The final step is t’shuvah. This one is really hard. T’shuvah is not just the reaching out, it is more than the apology, even when it is fully accepted. T’shuvah is only complete when it’s been tested. Sometimes by the end of Yom Kippur, when I dip into that kugel at the break fast, I feel changed, and I feel as though I have earned it. Sometimes I only hope that I’ve earned the kugel, and sometimes I know for sure that I’m taking something I have no right to.

Overall, I believe the most important step I take each year is that first one, where I acknowledge my responsibility. If after all my justifications and excuses I can really see that sometimes I was the fire, and sometimes I was the angel, and more often than I like I was the knife, then the work that has to happen next will reveal itself. The work is hard, but it cannot begin until an account has been taken. I pray each year that I have the strength and the courage to at least do that part well.

Opening Statement
Rabbi Ellen Weinberg Dreyfus

The story is told of a student who came to the head of his yeshivah to ask permission to leave the yeshivah and go home early. “I am leading services this year,” he explained, “and so I need to go back home and look over the Machzor (High Holy Day prayer book).” “The Machzor has not changed since last year,” said his teacher, “but you have. Better go home and look over yourself.”

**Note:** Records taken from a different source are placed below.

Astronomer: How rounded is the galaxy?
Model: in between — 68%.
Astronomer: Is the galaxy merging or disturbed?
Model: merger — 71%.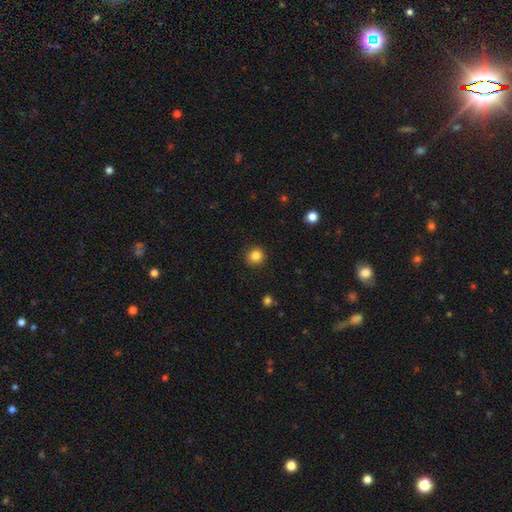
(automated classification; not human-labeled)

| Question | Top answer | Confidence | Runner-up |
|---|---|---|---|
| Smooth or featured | smooth | 84% | star or artifact (11%) |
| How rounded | round | 92% | in between (7%) |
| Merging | none | 91% | minor disturbance (6%) |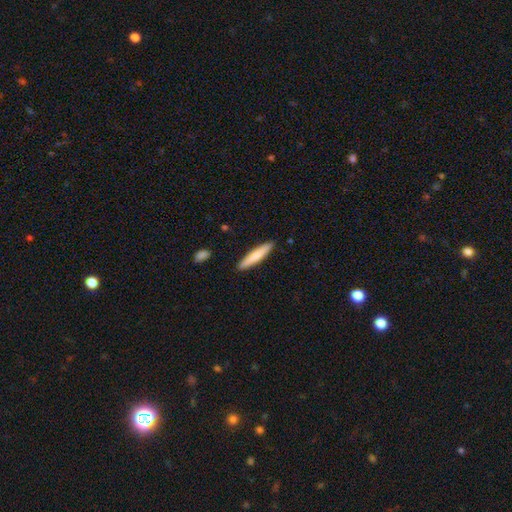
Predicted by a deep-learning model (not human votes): smooth-or-featured: smooth: 74% | featured or disk: 21% | star or artifact: 5%
  how-rounded: cigar-shaped: 89% | in between: 9% | round: 1%
  merging: none: 90% | minor disturbance: 7% | major disturbance: 1% | merger: 1%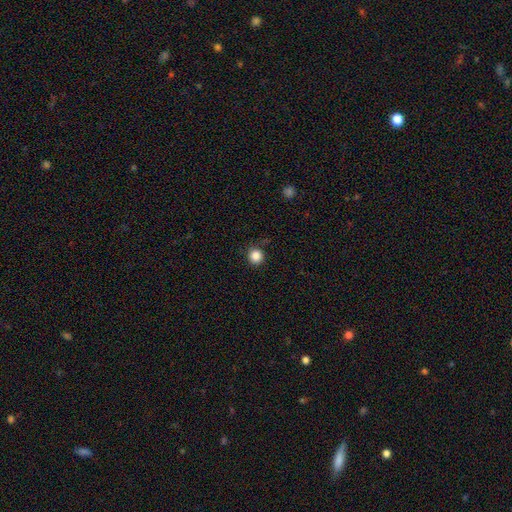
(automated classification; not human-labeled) Smooth or featured: smooth — 86% (star or artifact — 11%)
How rounded: round — 93% (in between — 6%)
Merging: none — 86% (minor disturbance — 10%)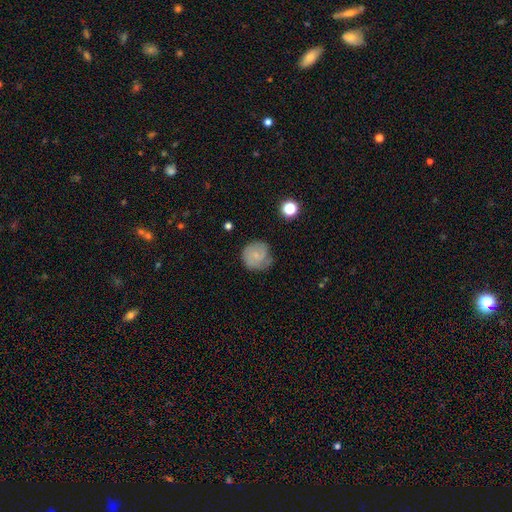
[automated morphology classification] Q: Smooth or featured?
A: smooth (56%); runner-up: featured or disk (36%)
Q: How rounded?
A: round (89%); runner-up: in between (10%)
Q: Merging?
A: none (62%); runner-up: minor disturbance (26%)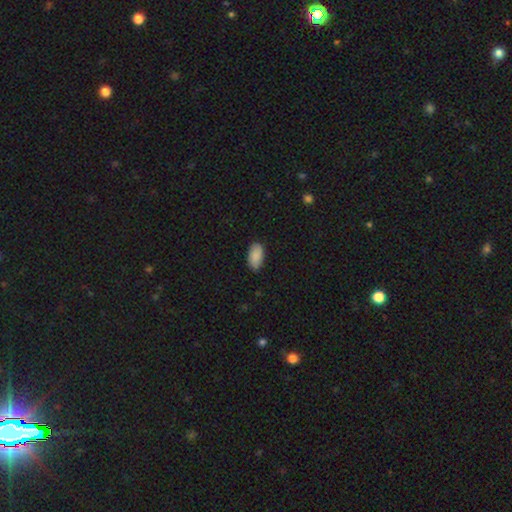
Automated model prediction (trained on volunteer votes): Overall: smooth (89%). How rounded: in between (95%). Merging: none (85%).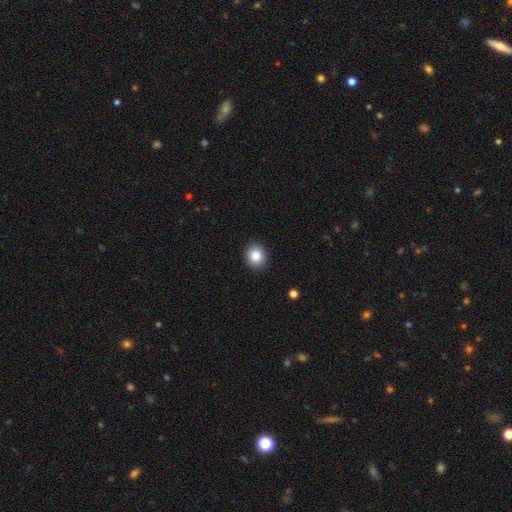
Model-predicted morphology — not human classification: Smooth or featured?
  - smooth: 86% *
  - star or artifact: 9%
  - featured or disk: 5%
How rounded?
  - round: 71% *
  - in between: 28%
  - cigar-shaped: 1%
Merging?
  - none: 90% *
  - minor disturbance: 7%
  - major disturbance: 2%
  - merger: 1%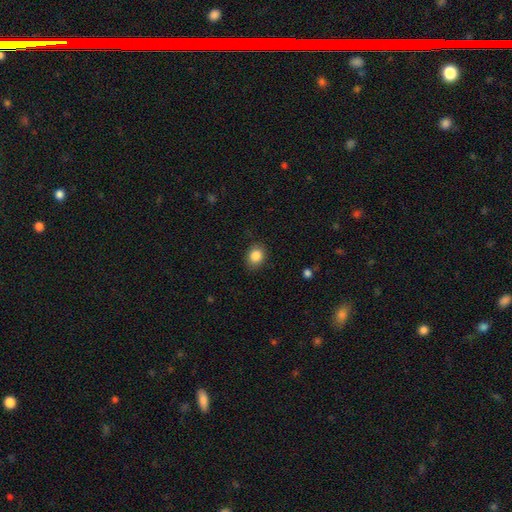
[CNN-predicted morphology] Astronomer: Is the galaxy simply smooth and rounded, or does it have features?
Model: smooth — 86%.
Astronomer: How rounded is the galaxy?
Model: round — 50% (runner-up: in between, 49%).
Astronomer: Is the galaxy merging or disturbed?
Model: none — 87%.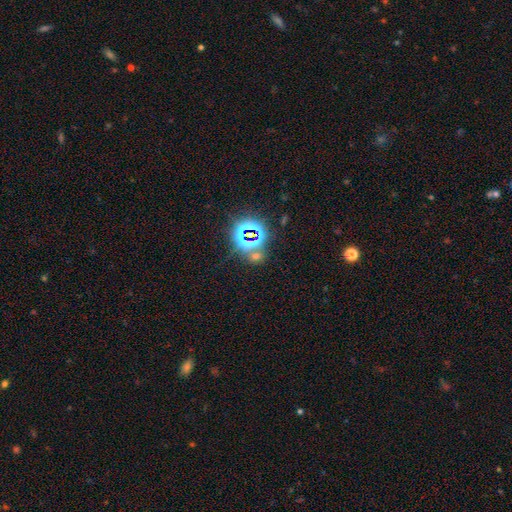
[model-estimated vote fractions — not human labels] Smooth or featured? star or artifact (63%)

Elul is a month of preparation, a time of considering what has changed in our world and in ourselves since last year. The prayers are the same, but we have changed and so we read them differently. Each year we are given the gift of reflection. We have the opportunity to look our souls in the mirror and determine whether we like what we see. Have we grown in our own esteem? Has our behavior been a source of pride or of shame? Did we use words to harm or to heal? Have we brought honor to ourselves, our families and our people?

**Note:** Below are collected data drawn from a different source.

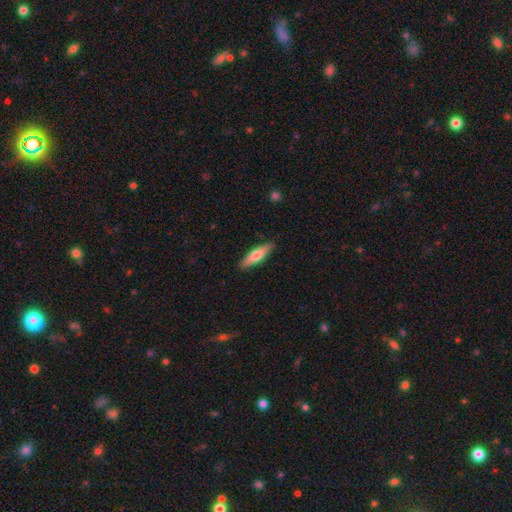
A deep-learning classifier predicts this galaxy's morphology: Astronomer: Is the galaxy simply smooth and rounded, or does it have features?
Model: smooth — 64%.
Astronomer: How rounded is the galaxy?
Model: cigar-shaped — 63%.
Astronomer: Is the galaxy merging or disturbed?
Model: none — 88%.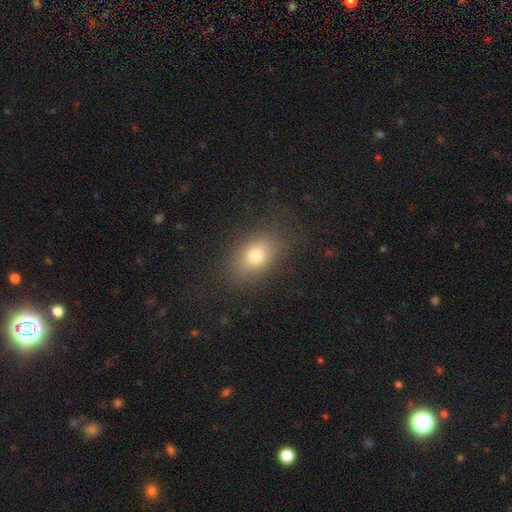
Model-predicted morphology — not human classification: Smooth or featured?
  - smooth: 75% *
  - featured or disk: 13%
  - star or artifact: 12%
How rounded?
  - in between: 77% *
  - round: 21%
  - cigar-shaped: 3%
Merging?
  - none: 81% *
  - minor disturbance: 12%
  - major disturbance: 6%
  - merger: 1%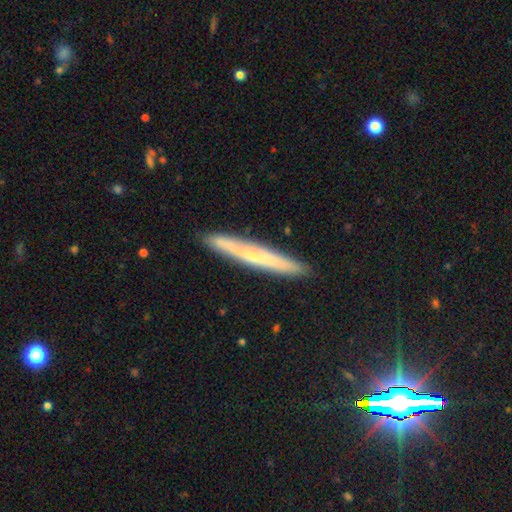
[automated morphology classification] Smooth or featured? smooth (47%)
Merging? none (90%)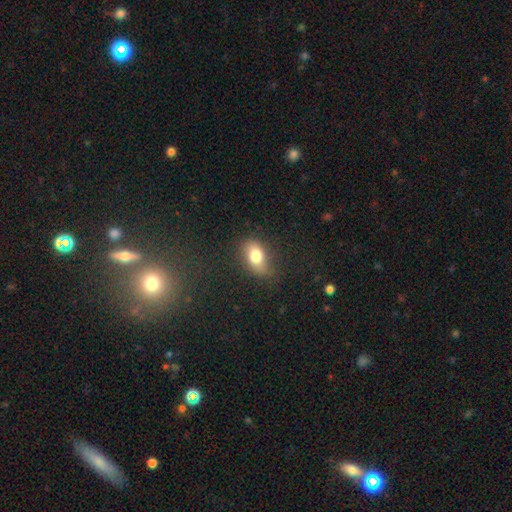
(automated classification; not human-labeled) smooth 77%, featured or disk 14%, star or artifact 9%. Down the decision tree: how rounded — in between (85%); merging — none (66%).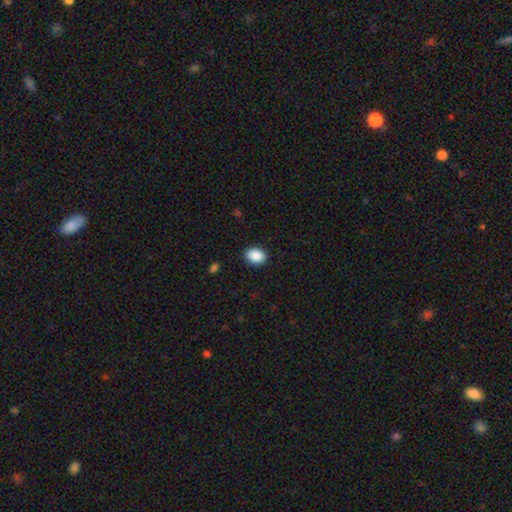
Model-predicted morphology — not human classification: Smooth or featured? Predicted: smooth (p=0.90). How rounded? Predicted: in between (p=0.72). Merging? Predicted: none (p=0.90).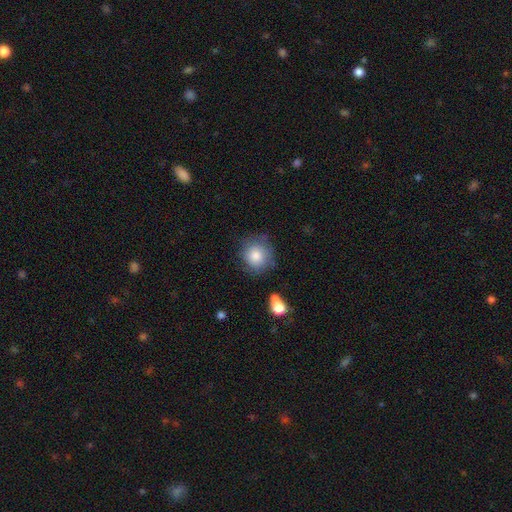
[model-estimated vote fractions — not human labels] This appears to be a smooth galaxy with no disk features (82%) that is round (87%). Merging: none (72%).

In traditional synagogues, the shofar is sounded each morning during the month of Elul as a wake-up call, an alarm clock telling us that we need to begin the process of heshbon hanefesh— self-examination, a basic ingredient of our observance of the Days of Awe. While most Reform Jews do not hear the shofar until Selichot services or the day of Rosh Hashanah, we can imagine the sound and our primal associations with it. It calls us to cease our spiritual laziness, to pay attention to what is most important, to leave aside the trivial and focus on the essential.

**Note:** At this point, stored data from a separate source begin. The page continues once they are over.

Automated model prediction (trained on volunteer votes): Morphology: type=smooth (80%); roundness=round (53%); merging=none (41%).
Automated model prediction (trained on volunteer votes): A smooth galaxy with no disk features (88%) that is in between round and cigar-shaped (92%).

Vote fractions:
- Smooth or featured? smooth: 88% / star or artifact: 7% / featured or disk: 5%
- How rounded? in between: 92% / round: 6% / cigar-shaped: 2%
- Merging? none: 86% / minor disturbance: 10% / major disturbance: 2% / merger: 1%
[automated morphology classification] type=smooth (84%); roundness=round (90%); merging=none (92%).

The letters of the word Elul can be an acronym for the phrase from the biblical Book, Song of Songs: Ani l’dodi v’dodi li—I am my beloved’s and my beloved is mine. Our Rabbis taught that the beautiful poetry of Song of Songs expresses the love between God and Israel. It is fitting, then, that Elul can be the time for us to find our way back to our estranged Lover, Adonai. Our relationship with God needs attention, just like any other relationship. As we prepare for both the majesty of the High Holy Day liturgy and the intimacy of the process of true repentance, we need to get reacquainted with our divine partner.

The basic steps that we can take to prepare ourselves for the High Holy Days are both simple and complex. We need to reflect on the year gone by and how we have changed. We can hear the shofar in our heads to rouse ourselves to begin the process of soul-searching and self-examination. We can focus on renewing our relationship with God, Who turns to us in love. Each of us will do these things in our own way. Some will read the meditations in the front of Gates of Repentance, or the book Preparing Your Heart for the High Holy Days by Rabbis Kerry Olitzky and Rachel Sabath, or various online sites like www.jewelsofelul.com. Some may want to take time alone, just to think and meditate and pray, away from everything and everyone. Some may find their spiritual preparation in the physical acts of cooking and baking and cleaning for family and guests.

The key is to be open to the possibilities. No change can take place in a closed system. No shofar sound can penetrate the walls of resistance we build around ourselves. No love can enter a heart of stone. Let us prepare our souls with reflection, reassessment and relationship.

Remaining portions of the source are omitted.